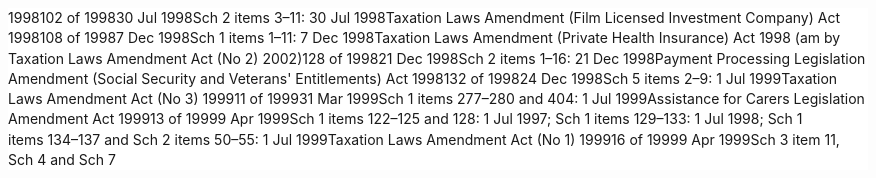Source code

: 1998</span></span></td><td style="padding:0.5em;vertical-align:top;border-style:solid;" class=" leftAlign">102 of 1998</td><td style="padding:0.5em;vertical-align:top;border-style:solid;" class=" leftAlign">30&nbsp;Jul 1998</td><td style="padding:0.5em;vertical-align:top;border-style:solid;" class=" leftAlign">Sch&nbsp;2 items&nbsp;<span text="docguid" class="printableDocGuid"></span><span class="documentLink">3–11</span>: 30&nbsp;Jul 1998</td></tr><tr class=""><td style="padding:0.5em;vertical-align:top;border-style:solid;" class=" leftAlign"><span text="docguid" class="printableDocGuid"></span><span class="documentLink"><span text="docguid" class="printableDocGuid"></span><span class="emphasis">Taxation Laws Amendment (Film Licensed Investment Company) Act 1998</span></span></td><td style="padding:0.5em;vertical-align:top;border-style:solid;" class=" leftAlign">108 of 1998</td><td style="padding:0.5em;vertical-align:top;border-style:solid;" class=" leftAlign">7&nbsp;Dec 1998</td><td style="padding:0.5em;vertical-align:top;border-style:solid;" class=" leftAlign">Sch&nbsp;1 items&nbsp;<span text="docguid" class="printableDocGuid"></span><span class="documentLink">1–11</span>: 7&nbsp;Dec 1998</td></tr><tr class=""><td style="padding:0.5em;vertical-align:top;border-style:solid;" class=" leftAlign"><span text="docguid" class="printableDocGuid"></span><span class="documentLink"><span text="docguid" class="printableDocGuid"></span><span class="emphasis">Taxation Laws Amendment (Private Health Insurance) Act 1998</span></span> (am by <span text="docguid" class="printableDocGuid"></span><span class="documentLink"><span text="docguid" class="printableDocGuid"></span><span class="emphasis">Taxation Laws Amendment Act (No&nbsp;2) 2002</span></span>)</td><td style="padding:0.5em;vertical-align:top;border-style:solid;" class=" leftAlign">128 of 1998</td><td style="padding:0.5em;vertical-align:top;border-style:solid;" class=" leftAlign">21&nbsp;Dec 1998</td><td style="padding:0.5em;vertical-align:top;border-style:solid;" class=" leftAlign">Sch&nbsp;2 items&nbsp;<span text="docguid" class="printableDocGuid"></span><span class="documentLink">1–16</span>: 21&nbsp;Dec 1998</td></tr><tr class=""><td style="padding:0.5em;vertical-align:top;border-style:solid;" class=" leftAlign"><span text="docguid" class="printableDocGuid"></span><span class="documentLink"><span text="docguid" class="printableDocGuid"></span><span class="emphasis">Payment Processing Legislation Amendment (Social Security and Veterans' Entitlements) Act 1998</span></span></td><td style="padding:0.5em;vertical-align:top;border-style:solid;" class=" leftAlign">132 of 1998</td><td style="padding:0.5em;vertical-align:top;border-style:solid;" class=" leftAlign">24&nbsp;Dec 1998</td><td style="padding:0.5em;vertical-align:top;border-style:solid;" class=" leftAlign">Sch&nbsp;5 items&nbsp;<span text="docguid" class="printableDocGuid"></span><span class="documentLink">2–9</span>: 1&nbsp;Jul 1999</td></tr><tr class=""><td style="padding:0.5em;vertical-align:top;border-style:solid;" class=" leftAlign"><span text="docguid" class="printableDocGuid"></span><span class="documentLink"><span text="docguid" class="printableDocGuid"></span><span class="emphasis">Taxation Laws Amendment Act (No&nbsp;3) 1999</span></span></td><td style="padding:0.5em;vertical-align:top;border-style:solid;" class=" leftAlign">11 of 1999</td><td style="padding:0.5em;vertical-align:top;border-style:solid;" class=" leftAlign">31&nbsp;Mar 1999</td><td style="padding:0.5em;vertical-align:top;border-style:solid;" class=" leftAlign">Sch&nbsp;1 items&nbsp;<span text="docguid" class="printableDocGuid"></span><span class="documentLink">277–280</span> and <span text="docguid" class="printableDocGuid"></span><span class="documentLink">404</span>: 1&nbsp;Jul 1999</td></tr><tr class=""><td style="padding:0.5em;vertical-align:top;border-style:solid;" class=" leftAlign"><span text="docguid" class="printableDocGuid"></span><span class="documentLink"><span text="docguid" class="printableDocGuid"></span><span class="emphasis">Assistance for Carers Legislation Amendment Act 1999</span></span></td><td style="padding:0.5em;vertical-align:top;border-style:solid;" class=" leftAlign">13 of 1999</td><td style="padding:0.5em;vertical-align:top;border-style:solid;" class=" leftAlign">9&nbsp;Apr 1999</td><td style="padding:0.5em;vertical-align:top;border-style:solid;" class=" leftAlign">Sch&nbsp;1 items&nbsp;<span text="docguid" class="printableDocGuid"></span><span class="documentLink">122–125</span> and <span text="docguid" class="printableDocGuid"></span><span class="documentLink">128</span>: 1&nbsp;Jul 1997; Sch&nbsp;1 items&nbsp;<span text="docguid" class="printableDocGuid"></span><span class="documentLink">129–133</span>: 1&nbsp;Jul 1998; Sch&nbsp;1 items&nbsp;<span text="docguid" class="printableDocGuid"></span><span class="documentLink">134–137</span> and Sch&nbsp;2 items&nbsp;<span text="docguid" class="printableDocGuid"></span><span class="documentLink">50–55</span>: 1&nbsp;Jul 1999</td></tr><tr class=""><td style="padding:0.5em;vertical-align:top;border-style:solid;" class=" leftAlign"><span text="docguid" class="printableDocGuid"></span><span class="documentLink"><span text="docguid" class="printableDocGuid"></span><span class="emphasis">Taxation Laws Amendment Act (No&nbsp;1) 1999</span></span></td><td style="padding:0.5em;vertical-align:top;border-style:solid;" class=" leftAlign">16 of 1999</td><td style="padding:0.5em;vertical-align:top;border-style:solid;" class=" leftAlign">9&nbsp;Apr 1999</td><td style="padding:0.5em;vertical-align:top;border-style:solid;" class=" leftAlign">Sch&nbsp;3 item&nbsp;<span text="docguid" class="printableDocGuid"></span><span class="documentLink">11</span>, Sch&nbsp;<span text="docguid" class="printableDocGuid"></span><span class="documentLink">4</span> and Sch&nbsp;7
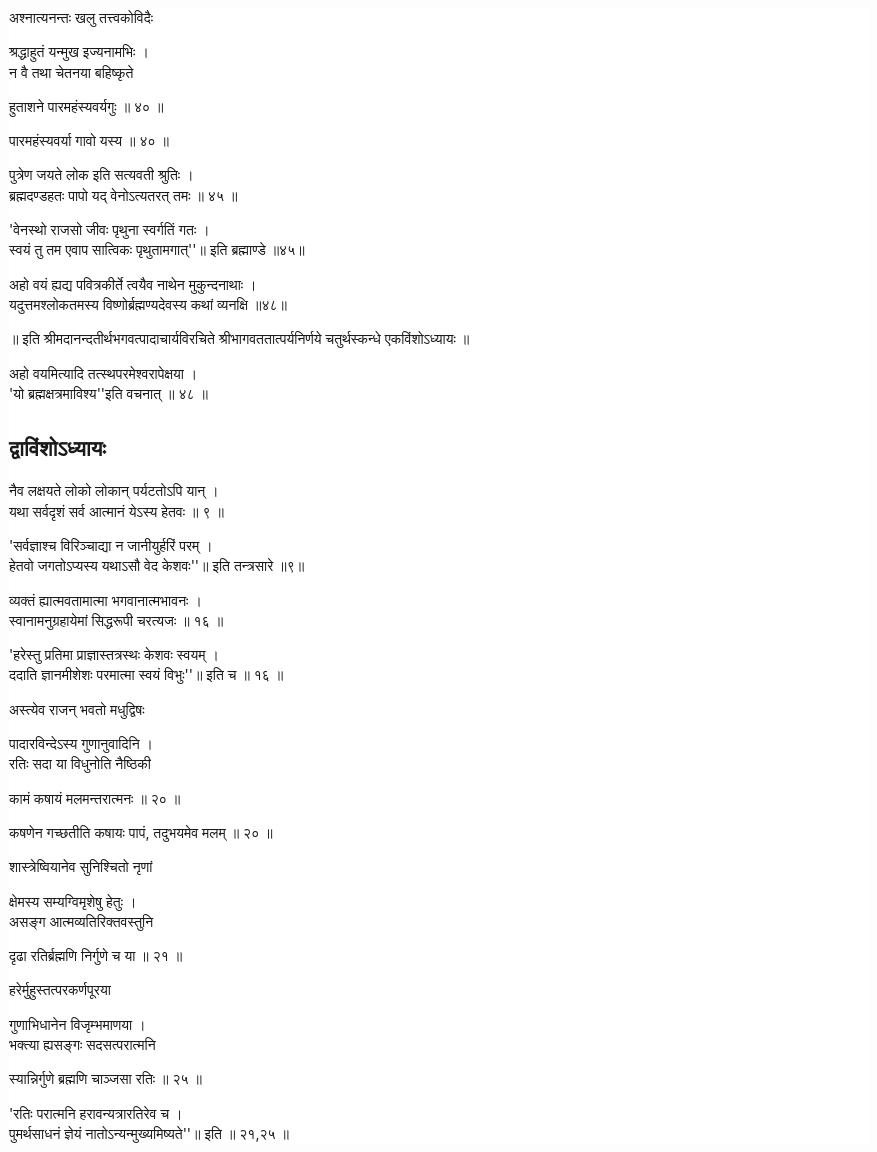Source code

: अश्नात्यनन्तः खलु तत्त्वकोविदैः

श्रद्धाहुतं यन्मुख इज्यनामभिः ।  
न वै तथा चेतनया बहिष्कृते

हुताशने पारमहंस्यवर्यगुः ॥ ४० ॥

पारमहंस्यवर्या गावो यस्य ॥ ४० ॥

पुत्रेण जयते लोक इति सत्यवती श्रुतिः ।  
ब्रह्मदण्डहतः पापो यद् वेनोऽत्यतरत् तमः ॥ ४५ ॥

'वेनस्थो राजसो जीवः पृथुना स्वर्गतिं गतः ।  
स्वयं तु तम एवाप सात्विकः पृथुतामगात्''॥ इति ब्रह्माण्डे ॥४५॥

अहो वयं ह्यद्य पवित्रकीर्ते त्वयैव नाथेन मुकुन्दनाथाः ।  
यदुत्तमश्लोकतमस्य विष्णोर्ब्रह्मण्यदेवस्य कथां व्यनक्षि ॥४८॥

॥ इति श्रीमदानन्दतीर्थभगवत्पादाचार्यविरचिते श्रीभागवततात्पर्यनिर्णये चतुर्थस्कन्धे एकविंशोऽध्यायः ॥

अहो वयमित्यादि तत्स्थपरमेश्वरापेक्षया ।  
'यो ब्रह्मक्षत्रमाविश्य''इति वचनात् ॥ ४८ ॥

## द्वाविंशोऽध्यायः

नैव लक्षयते लोको लोकान् पर्यटतोऽपि यान् ।  
यथा सर्वदृशं सर्व आत्मानं येऽस्य हेतवः ॥ ९ ॥

'सर्वज्ञाश्च विरिञ्चाद्या न जानीयुर्हरिं परम् ।  
हेतवो जगतोऽप्यस्य यथाऽसौ वेद केशवः''॥ इति तन्त्रसारे ॥९॥

व्यक्तं ह्यात्मवतामात्मा भगवानात्मभावनः ।  
स्वानामनुग्रहायेमां सिद्धरूपी चरत्यजः ॥ १६ ॥

'हरेस्तु प्रतिमा प्राज्ञास्तत्रस्थः केशवः स्वयम् ।  
ददाति ज्ञानमीशेशः परमात्मा स्वयं विभुः''॥ इति च ॥ १६ ॥

अस्त्येव राजन् भवतो मधुद्विषः

पादारविन्देऽस्य गुणानुवादिनि ।  
रतिः सदा या विधुनोति नैष्ठिकी

कामं कषायं मलमन्तरात्मनः ॥ २० ॥

कषणेन गच्छतीति कषायः पापं, तदुभयमेव मलम् ॥ २० ॥

शास्त्रेष्वियानेव सुनिश्चितो नृणां

क्षेमस्य सम्यग्विमृशेषु हेतुः ।  
असङ्ग आत्मव्यतिरिक्तवस्तुनि

दृढा रतिर्ब्रह्मणि निर्गुणे च या ॥ २१ ॥

हरेर्मुहुस्तत्परकर्णपूरया

गुणाभिधानेन विजृम्भमाणया ।  
भक्त्या ह्यसङ्गः सदसत्परात्मनि

स्यान्निर्गुणे ब्रह्मणि चाञ्जसा रतिः ॥ २५ ॥

'रतिः परात्मनि हरावन्यत्रारतिरेव च ।  
पुमर्थसाधनं ज्ञेयं नातोऽन्यन्मुख्यमिष्यते''॥ इति ॥ २१,२५ ॥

Directions for this task
Copy the entries again from the line containing "अहो वयमित्यादि तत्स्थपरमेश्वरापेक्षया ।" through the line containing "कामं कषायं मलमन्तरात्मनः ॥ २० ॥", both included, replacing "तन्त्रसारे" with "ब्रह्माण्डे" and changing nothing else.

Solution to the problem
अहो वयमित्यादि तत्स्थपरमेश्वरापेक्षया ।  
'यो ब्रह्मक्षत्रमाविश्य''इति वचनात् ॥ ४८ ॥

## द्वाविंशोऽध्यायः

नैव लक्षयते लोको लोकान् पर्यटतोऽपि यान् ।  
यथा सर्वदृशं सर्व आत्मानं येऽस्य हेतवः ॥ ९ ॥

'सर्वज्ञाश्च विरिञ्चाद्या न जानीयुर्हरिं परम् ।  
हेतवो जगतोऽप्यस्य यथाऽसौ वेद केशवः''॥ इति ब्रह्माण्डे ॥९॥

व्यक्तं ह्यात्मवतामात्मा भगवानात्मभावनः ।  
स्वानामनुग्रहायेमां सिद्धरूपी चरत्यजः ॥ १६ ॥

'हरेस्तु प्रतिमा प्राज्ञास्तत्रस्थः केशवः स्वयम् ।  
ददाति ज्ञानमीशेशः परमात्मा स्वयं विभुः''॥ इति च ॥ १६ ॥

अस्त्येव राजन् भवतो मधुद्विषः

पादारविन्देऽस्य गुणानुवादिनि ।  
रतिः सदा या विधुनोति नैष्ठिकी

कामं कषायं मलमन्तरात्मनः ॥ २० ॥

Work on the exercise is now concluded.